┌─ Exercise data

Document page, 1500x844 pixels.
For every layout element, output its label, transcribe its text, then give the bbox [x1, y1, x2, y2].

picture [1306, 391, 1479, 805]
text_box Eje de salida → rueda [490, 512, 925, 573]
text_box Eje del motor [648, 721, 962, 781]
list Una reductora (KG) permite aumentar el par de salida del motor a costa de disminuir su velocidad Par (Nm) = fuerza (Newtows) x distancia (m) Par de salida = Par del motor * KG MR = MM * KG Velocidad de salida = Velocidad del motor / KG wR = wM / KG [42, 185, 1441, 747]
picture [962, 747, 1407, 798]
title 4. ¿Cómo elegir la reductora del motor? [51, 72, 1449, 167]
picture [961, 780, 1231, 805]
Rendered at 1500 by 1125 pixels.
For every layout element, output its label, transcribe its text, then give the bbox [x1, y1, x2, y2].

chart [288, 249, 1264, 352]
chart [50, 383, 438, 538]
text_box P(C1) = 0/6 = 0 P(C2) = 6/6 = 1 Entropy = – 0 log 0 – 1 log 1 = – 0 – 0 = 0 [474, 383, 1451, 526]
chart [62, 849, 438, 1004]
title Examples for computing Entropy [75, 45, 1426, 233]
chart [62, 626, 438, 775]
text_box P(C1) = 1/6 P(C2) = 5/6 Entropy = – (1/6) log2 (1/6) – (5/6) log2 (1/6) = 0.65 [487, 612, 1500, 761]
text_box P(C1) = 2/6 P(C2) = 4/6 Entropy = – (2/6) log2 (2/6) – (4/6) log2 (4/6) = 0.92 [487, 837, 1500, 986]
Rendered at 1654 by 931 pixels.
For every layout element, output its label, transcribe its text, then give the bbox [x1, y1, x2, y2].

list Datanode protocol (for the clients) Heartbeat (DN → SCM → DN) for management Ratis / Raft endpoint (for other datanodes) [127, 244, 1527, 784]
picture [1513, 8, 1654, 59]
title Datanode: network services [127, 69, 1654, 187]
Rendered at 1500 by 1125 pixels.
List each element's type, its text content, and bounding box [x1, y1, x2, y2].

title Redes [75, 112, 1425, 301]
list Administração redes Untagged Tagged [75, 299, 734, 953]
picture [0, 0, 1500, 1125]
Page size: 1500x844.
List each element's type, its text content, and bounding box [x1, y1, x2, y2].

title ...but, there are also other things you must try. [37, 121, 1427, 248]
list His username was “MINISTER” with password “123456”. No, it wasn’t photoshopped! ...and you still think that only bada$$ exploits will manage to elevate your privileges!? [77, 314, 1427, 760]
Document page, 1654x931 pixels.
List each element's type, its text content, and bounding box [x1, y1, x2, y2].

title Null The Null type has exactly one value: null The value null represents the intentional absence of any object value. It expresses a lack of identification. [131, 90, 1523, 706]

└─

Problem to solve:
Update the data above by changing every "bounding box" to "box coordinates" and keeping everything else the same.

Task output:
Document page, 1500x844 pixels.
For every layout element, output its label, transcribe its text, then give the bbox [x1, y1, x2, y2].

picture [1306, 391, 1479, 805]
text_box Eje de salida → rueda [490, 512, 925, 573]
text_box Eje del motor [648, 721, 962, 781]
list Una reductora (KG) permite aumentar el par de salida del motor a costa de disminuir su velocidad Par (Nm) = fuerza (Newtows) x distancia (m) Par de salida = Par del motor * KG MR = MM * KG Velocidad de salida = Velocidad del motor / KG wR = wM / KG [42, 185, 1441, 747]
picture [962, 747, 1407, 798]
title 4. ¿Cómo elegir la reductora del motor? [51, 72, 1449, 167]
picture [961, 780, 1231, 805]
Rendered at 1500 by 1125 pixels.
For every layout element, output its label, transcribe its text, then give the bbox [x1, y1, x2, y2].

chart [288, 249, 1264, 352]
chart [50, 383, 438, 538]
text_box P(C1) = 0/6 = 0 P(C2) = 6/6 = 1 Entropy = – 0 log 0 – 1 log 1 = – 0 – 0 = 0 [474, 383, 1451, 526]
chart [62, 849, 438, 1004]
title Examples for computing Entropy [75, 45, 1426, 233]
chart [62, 626, 438, 775]
text_box P(C1) = 1/6 P(C2) = 5/6 Entropy = – (1/6) log2 (1/6) – (5/6) log2 (1/6) = 0.65 [487, 612, 1500, 761]
text_box P(C1) = 2/6 P(C2) = 4/6 Entropy = – (2/6) log2 (2/6) – (4/6) log2 (4/6) = 0.92 [487, 837, 1500, 986]
Rendered at 1654 by 931 pixels.
For every layout element, output its label, transcribe its text, then give the bbox [x1, y1, x2, y2].

list Datanode protocol (for the clients) Heartbeat (DN → SCM → DN) for management Ratis / Raft endpoint (for other datanodes) [127, 244, 1527, 784]
picture [1513, 8, 1654, 59]
title Datanode: network services [127, 69, 1654, 187]
Rendered at 1500 by 1125 pixels.
List each element's type, its text content, and box coordinates [x1, y1, x2, y2].

title Redes [75, 112, 1425, 301]
list Administração redes Untagged Tagged [75, 299, 734, 953]
picture [0, 0, 1500, 1125]
Page size: 1500x844.
List each element's type, its text content, and box coordinates [x1, y1, x2, y2].

title ...but, there are also other things you must try. [37, 121, 1427, 248]
list His username was “MINISTER” with password “123456”. No, it wasn’t photoshopped! ...and you still think that only bada$$ exploits will manage to elevate your privileges!? [77, 314, 1427, 760]
Document page, 1654x931 pixels.
List each element's type, its text content, and box coordinates [x1, y1, x2, y2].

title Null The Null type has exactly one value: null The value null represents the intentional absence of any object value. It expresses a lack of identification. [131, 90, 1523, 706]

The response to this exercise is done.